Implement table.grow intrinsic

tlively added inline comments.Nov 8 2021, 8:47 PM
llvm/include/llvm/CodeGen/ValueTypes.td
240

Hmm, I wonder what "current pointer size" means here. The contrast between this and iPTRAny makes me think that there should be a way to control the address space of iPTR arguments. Maybe it's the address space attached to the call instruction for the intrinsic? If we can find a target-independent way to pass pointers to particular address spaces to intrinsics, that seems like it would be a better solution that putting specific knowledge of WebAssembly address spaces into IR/Type.h. This also might be worth asking about on llvm-dev.

llvm/lib/CodeGen/ValueTypes.cpp
207

Using pointers to i8 seems fine to me. Another option would be using pointers to pointers to opaque structs like we do (IIRC) with externrefs. Or maybe externrefs should also be pointers to i8. It would nice to be consistent between them if funcrefs can't just be function pointers.

pmatos added inline comments.Nov 9 2021, 7:51 AM
llvm/include/llvm/CodeGen/ValueTypes.td
240

Good point. I will take a look at this and if I can't figure it out in a reasonable amount of time, I will ask llvm-dev.

llvm/lib/CodeGen/ValueTypes.cpp
207

That's what we used to do but it doesn't work because the intrinsic validator checks that the type defined for funcref matches the type of the argument / return value of the intrinsic, so you cannot define funcref to be a pointer to opaque and then define the intrinsic as getting a pointer to function.

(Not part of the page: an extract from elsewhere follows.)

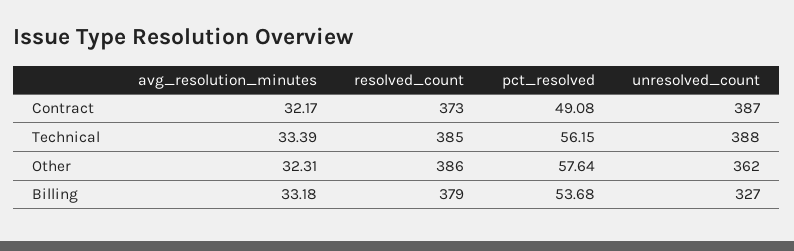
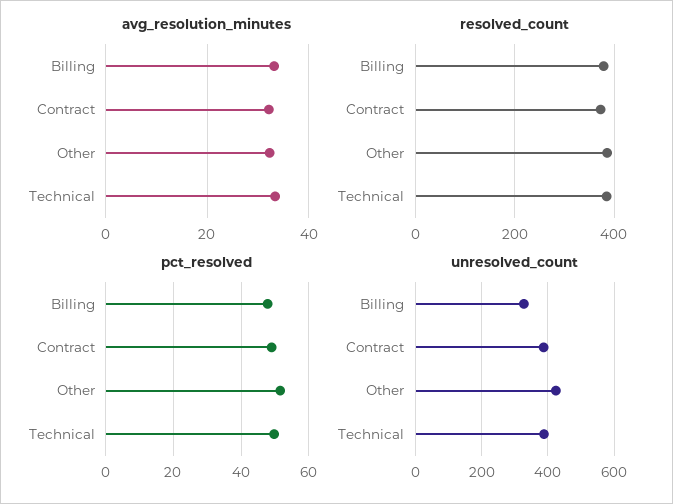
pct_resolved, Technical: 56.15 -> 50
pct_resolved, Other: 57.64 -> 52
unresolved_count, Other: 362 -> 420
pct_resolved, Billing: 53.68 -> 48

pmatos added inline comments.Nov 9 2021, 7:55 AM
llvm/include/llvm/CodeGen/ValueTypes.td
240

hummm, I think this might not be that useful, a quick glance at the code shows:

// An int value the size of the pointer of the current
// target to any address space. This must only be used internal to
// tblgen. Other than for overloading, we treat iPTRAny the same as iPTR.
iPTRAny        = 250,

and

// An int value the size of the pointer of the current
// target.  This should only be used internal to tblgen!
iPTR           = 254,

I think that this is independent of address space. iPTRAny is barely used in code. I think for most purposes it's identical to iPTR. I will discuss this problem in llvm-dev.

pmatos added inline comments.Nov 10 2021, 2:01 AM
llvm/include/llvm/CodeGen/ValueTypes.td
240
pmatos updated this revision to Diff 386829.Nov 12 2021, 6:13 AM

Update the revision to contain only the changes relevant to the implementation of the new polymorphic type llvm_anyref_ty.

pmatos retitled this revision from [WebAssembly] Implementation of table.grow/size and ref.null intrinsics to Implementation of new polymorphic type llvm_anyref_ty.Nov 12 2021, 6:14 AM
pmatos edited the summary of this revision. (Show Details)
tlively added inline comments.Nov 14 2021, 10:20 PM
llvm/include/llvm/IR/Intrinsics.td
171–175

Instead of having to build Wasm-specific knowledge into so many new parts of LLVM, can we instead use LLVMQualPointerType? I guess this wouldn't allow us to define polymorphic intrinsics after all, though. As long as we have just externref and funcref, that might be fine, but do we know whether we will be adding more reference types in the future? The more we will need to add, the more amenable to these changes I would be. One option is to not land this change now, but keep it in our back pocket for if/when we need to add more reference types in the future.

llvm/include/llvm/Support/MachineValueType.h
314

This should also have the This is only for tblgen's consumption! warning.

pmatos abandoned this revision.Nov 18 2021, 10:05 AM

@tlively Thanks for the comments, I agree that it might be too much hassle to define a polymorphic type to just range over the current two available ref types, so I am dropping this revision. I have a revised patch with intrinsics implementation without the need for a polymorphic type that I will push to D113420.